Hypertext Weekly

Hyoertext

A quick post on enjoyable ideas to browse through. It may be pretty recent content, maybe quite old but it is this week’s and highly hypertextual in any case.

On the menu : Egonomics, Situational Relevance of social networks, preparing keynotes with Steve Jobs and Portfolio Management explained.

  • An interview of Steven Smith by Guy Kawasaki about the book Egonomics (okay most of you have GK in your RSS feed, just for the regular guys like me who don’t). Do the test and find out by yourself if you’re an egotist : if you answer yes to any of the following you’d better be watching carefully your behavior and ask yourself
  1. Seeing someone you work with as a rival and think about how to “beat” them.
  2. Taking disagreement with your ideas personally.
  3. Compulsively following a competitors “lead” so they’re not doing anything you’re not.
  4. Criticizing competitor’s strategies and prematurely discard them as irrelevant.
  5. Believing you don’t ever deserve to lose; a game, a conversation, a debate, a promotion, a raise, etc. and you’re not gracious in defeat.
  6. Disagreeing with someone’s point just because they’re the one who said it.
  7. Feeling worse about where you are when you see what others achieve.

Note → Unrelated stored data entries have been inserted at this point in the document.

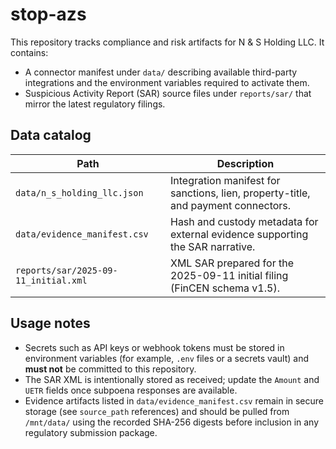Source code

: # stop-azs

This repository tracks compliance and risk artifacts for N &amp; S Holding LLC. It contains:

- A connector manifest under `data/` describing available third-party integrations and the environment variables required to activate them.
- Suspicious Activity Report (SAR) source files under `reports/sar/` that mirror the latest regulatory filings.

## Data catalog

| Path | Description |
| --- | --- |
| `data/n_s_holding_llc.json` | Integration manifest for sanctions, lien, property-title, and payment connectors. |
| `data/evidence_manifest.csv` | Hash and custody metadata for external evidence supporting the SAR narrative. |
| `reports/sar/2025-09-11_initial.xml` | XML SAR prepared for the 2025-09-11 initial filing (FinCEN schema v1.5). |

## Usage notes

- Secrets such as API keys or webhook tokens must be stored in environment variables (for example, `.env` files or a secrets vault) and **must not** be committed to this repository.
- The SAR XML is intentionally stored as received; update the `Amount` and `UETR` fields once subpoena responses are available.
- Evidence artifacts listed in `data/evidence_manifest.csv` remain in secure storage (see `source_path` references) and should be pulled from `/mnt/data/` using the recorded SHA-256 digests before inclusion in any regulatory submission package.
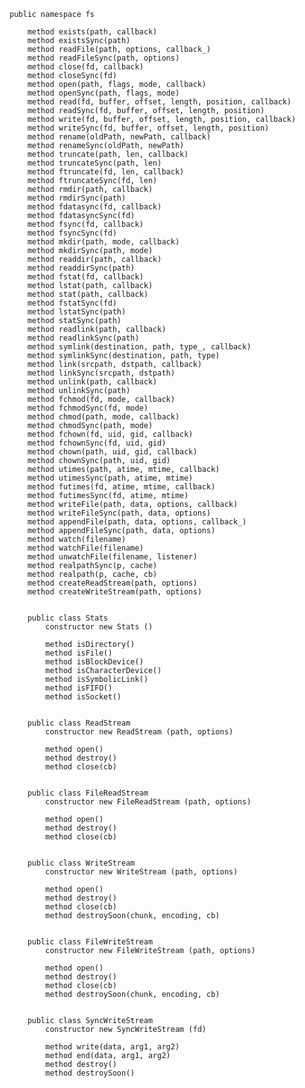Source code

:     
    public namespace fs
        
        method exists(path, callback) 
        method existsSync(path) 
        method readFile(path, options, callback_) 
        method readFileSync(path, options) 
        method close(fd, callback) 
        method closeSync(fd) 
        method open(path, flags, mode, callback) 
        method openSync(path, flags, mode) 
        method read(fd, buffer, offset, length, position, callback) 
        method readSync(fd, buffer, offset, length, position) 
        method write(fd, buffer, offset, length, position, callback) 
        method writeSync(fd, buffer, offset, length, position) 
        method rename(oldPath, newPath, callback) 
        method renameSync(oldPath, newPath) 
        method truncate(path, len, callback) 
        method truncateSync(path, len) 
        method ftruncate(fd, len, callback) 
        method ftruncateSync(fd, len) 
        method rmdir(path, callback) 
        method rmdirSync(path) 
        method fdatasync(fd, callback) 
        method fdatasyncSync(fd) 
        method fsync(fd, callback) 
        method fsyncSync(fd) 
        method mkdir(path, mode, callback) 
        method mkdirSync(path, mode) 
        method readdir(path, callback) 
        method readdirSync(path) 
        method fstat(fd, callback) 
        method lstat(path, callback) 
        method stat(path, callback) 
        method fstatSync(fd) 
        method lstatSync(path) 
        method statSync(path) 
        method readlink(path, callback) 
        method readlinkSync(path) 
        method symlink(destination, path, type_, callback) 
        method symlinkSync(destination, path, type) 
        method link(srcpath, dstpath, callback) 
        method linkSync(srcpath, dstpath) 
        method unlink(path, callback) 
        method unlinkSync(path) 
        method fchmod(fd, mode, callback) 
        method fchmodSync(fd, mode) 
        method chmod(path, mode, callback) 
        method chmodSync(path, mode) 
        method fchown(fd, uid, gid, callback) 
        method fchownSync(fd, uid, gid) 
        method chown(path, uid, gid, callback) 
        method chownSync(path, uid, gid) 
        method utimes(path, atime, mtime, callback) 
        method utimesSync(path, atime, mtime) 
        method futimes(fd, atime, mtime, callback) 
        method futimesSync(fd, atime, mtime) 
        method writeFile(path, data, options, callback) 
        method writeFileSync(path, data, options) 
        method appendFile(path, data, options, callback_) 
        method appendFileSync(path, data, options) 
        method watch(filename) 
        method watchFile(filename) 
        method unwatchFile(filename, listener) 
        method realpathSync(p, cache) 
        method realpath(p, cache, cb) 
        method createReadStream(path, options) 
        method createWriteStream(path, options) 
    
    
        public class Stats
            constructor new Stats () 
            
            method isDirectory() 
            method isFile() 
            method isBlockDevice() 
            method isCharacterDevice() 
            method isSymbolicLink() 
            method isFIFO() 
            method isSocket() 
        
        
        public class ReadStream
            constructor new ReadStream (path, options) 
            
            method open() 
            method destroy() 
            method close(cb) 
        
        
        public class FileReadStream
            constructor new FileReadStream (path, options) 
            
            method open() 
            method destroy() 
            method close(cb) 
        
        
        public class WriteStream
            constructor new WriteStream (path, options) 
            
            method open() 
            method destroy() 
            method close(cb) 
            method destroySoon(chunk, encoding, cb) 
        
        
        public class FileWriteStream
            constructor new FileWriteStream (path, options) 
            
            method open() 
            method destroy() 
            method close(cb) 
            method destroySoon(chunk, encoding, cb) 
        
        
        public class SyncWriteStream
            constructor new SyncWriteStream (fd) 
            
            method write(data, arg1, arg2) 
            method end(data, arg1, arg2) 
            method destroy() 
            method destroySoon() 

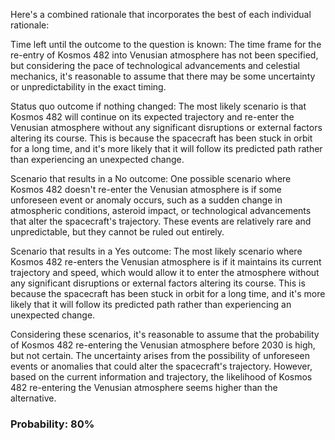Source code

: Here's a combined rationale that incorporates the best of each individual rationale:

Time left until the outcome to the question is known: The time frame for the re-entry of Kosmos 482 into Venusian atmosphere has not been specified, but considering the pace of technological advancements and celestial mechanics, it's reasonable to assume that there may be some uncertainty or unpredictability in the exact timing.

Status quo outcome if nothing changed: The most likely scenario is that Kosmos 482 will continue on its expected trajectory and re-enter the Venusian atmosphere without any significant disruptions or external factors altering its course. This is because the spacecraft has been stuck in orbit for a long time, and it's more likely that it will follow its predicted path rather than experiencing an unexpected change.

Scenario that results in a No outcome: One possible scenario where Kosmos 482 doesn't re-enter the Venusian atmosphere is if some unforeseen event or anomaly occurs, such as a sudden change in atmospheric conditions, asteroid impact, or technological advancements that alter the spacecraft's trajectory. These events are relatively rare and unpredictable, but they cannot be ruled out entirely.

Scenario that results in a Yes outcome: The most likely scenario where Kosmos 482 re-enters the Venusian atmosphere is if it maintains its current trajectory and speed, which would allow it to enter the atmosphere without any significant disruptions or external factors altering its course. This is because the spacecraft has been stuck in orbit for a long time, and it's more likely that it will follow its predicted path rather than experiencing an unexpected change.

Considering these scenarios, it's reasonable to assume that the probability of Kosmos 482 re-entering the Venusian atmosphere before 2030 is high, but not certain. The uncertainty arises from the possibility of unforeseen events or anomalies that could alter the spacecraft's trajectory. However, based on the current information and trajectory, the likelihood of Kosmos 482 re-entering the Venusian atmosphere seems higher than the alternative.

### Probability: 80%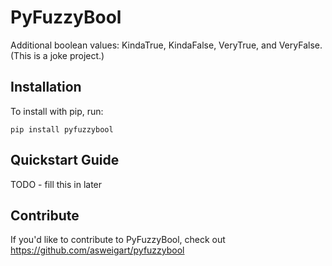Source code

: PyFuzzyBool
======

Additional boolean values: KindaTrue, KindaFalse, VeryTrue, and VeryFalse. (This is a joke project.)

Installation
------------

To install with pip, run:

    pip install pyfuzzybool

Quickstart Guide
----------------

TODO - fill this in later

Contribute
----------

If you'd like to contribute to PyFuzzyBool, check out https://github.com/asweigart/pyfuzzybool
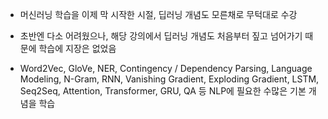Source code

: - 머신러닝 학습을 이제 막 시작한 시절, 딥러닝 개념도 모른채로 무턱대로 수강
- 초반엔 다소 어려웠으나, 해당 강의에서 딥러닝 개념도 처음부터 짚고 넘어가기 때문에 학습에 지장은 없었음

- Word2Vec, GloVe, NER, Contingency / Dependency Parsing, Language Modeling, N-Gram, RNN, Vanishing Gradient, Exploding Gradient, LSTM, Seq2Seq, Attention, Transformer, GRU, QA 등 NLP에 필요한 수많은 기본 개념을 학습 
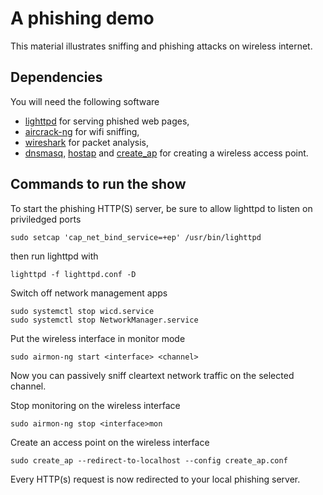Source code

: # A phishing demo

This material illustrates sniffing and phishing attacks on wireless
internet.

## Dependencies

You will need the following software

- [lighttpd](https://www.lighttpd.net/) for serving phished web pages,
- [aircrack-ng](https://www.aircrack-ng.org/) for wifi sniffing,
- [wireshark](https://www.wireshark.org/) for packet analysis,
- [dnsmasq](http://www.thekelleys.org.uk/dnsmasq/doc.html),
  [hostap](http://w1.fi/) and
  [create_ap](https://github.com/oblique/create_ap) for creating a
  wireless access point.

## Commands to run the show

To start the phishing HTTP(S) server, be sure to allow lighttpd to
listen on priviledged ports

	sudo setcap 'cap_net_bind_service=+ep' /usr/bin/lighttpd

then run lighttpd with

	lighttpd -f lighttpd.conf -D

Switch off network management apps

	sudo systemctl stop wicd.service
	sudo systemctl stop NetworkManager.service

Put the wireless interface in monitor mode

	sudo airmon-ng start <interface> <channel>

Now you can passively sniff cleartext network traffic on the selected
channel.

Stop monitoring on the wireless interface

	sudo airmon-ng stop <interface>mon

Create an access point on the wireless interface

	sudo create_ap --redirect-to-localhost --config create_ap.conf

Every HTTP(s) request is now redirected to your local phishing server.
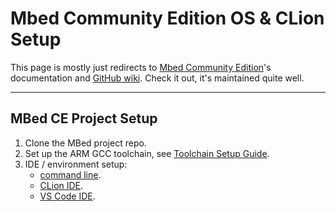 # Mbed Community Edition OS & CLion Setup

This page is mostly just redirects
to [Mbed Community Edition](https://github.com/mbed-ce/mbed-os)'s documentation
and [GitHub wiki](https://github.com/mbed-ce/mbed-os/wiki). Check it out, it's
maintained quite well.

---

## MBed CE Project Setup

1. Clone the MBed project repo.
2. Set up the ARM GCC toolchain,
   see [Toolchain Setup Guide](https://github.com/mbed-ce/mbed-os/wiki/Toolchain-Setup-Guide).
3. IDE / environment setup:
    - [command line](https://github.com/mbed-ce/mbed-os/wiki/Project-Setup:-Command-Line).
    - [CLion IDE](https://github.com/mbed-ce/mbed-os/wiki/Project-Setup:-CLion).
    - [VS Code IDE](https://github.com/mbed-ce/mbed-os/wiki/Project-Setup:-VS-Code).
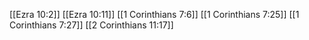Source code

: [[Ezra 10:2]]
[[Ezra 10:11]]
[[1 Corinthians 7:6]]
[[1 Corinthians 7:25]]
[[1 Corinthians 7:27]]
[[2 Corinthians 11:17]]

Thanks Vincent VW from the TIE mob for the link.

  • A great post by the same Vincent VW on Portfolio Management (which I stupidely shorten as PFM in the comments) and the Foleo story as a case study.

Delicious

  • Fred Stutzman on Situational relevance of social network : why social networks services see their number of users increase until they Jump the Shark and get stuck on the What’s next question. This essay describes why services such as LinkedIn are likely to hit the wall :

    The actual problem is not that users are tired of each other or the sites are faddish (common explanations); it is simply that the users no longer need the website’s service. (…) Unfortunately for LinkedIn, the only time people strongly rely on their personal-professional secondary social network are in times of need.

    While Facebook has a synergistic situational relevance.

    For the college student, their world is largely the campus; the Facebook provides a constant companion as they navigate the college experience. For this reason, I believe that the Facebook, as long as it continues to serve the core information needs of the students (by continuing to give them interesting ways to explore information about each other), will continue to stay relevant on college campuses for a long time to come.

    In the time when we all think social networks should be wide open this quite controversial idea, that :

    In essence, the vast, untapped secondary social networking market is comprised of semi-open (gated) secondary social network communities.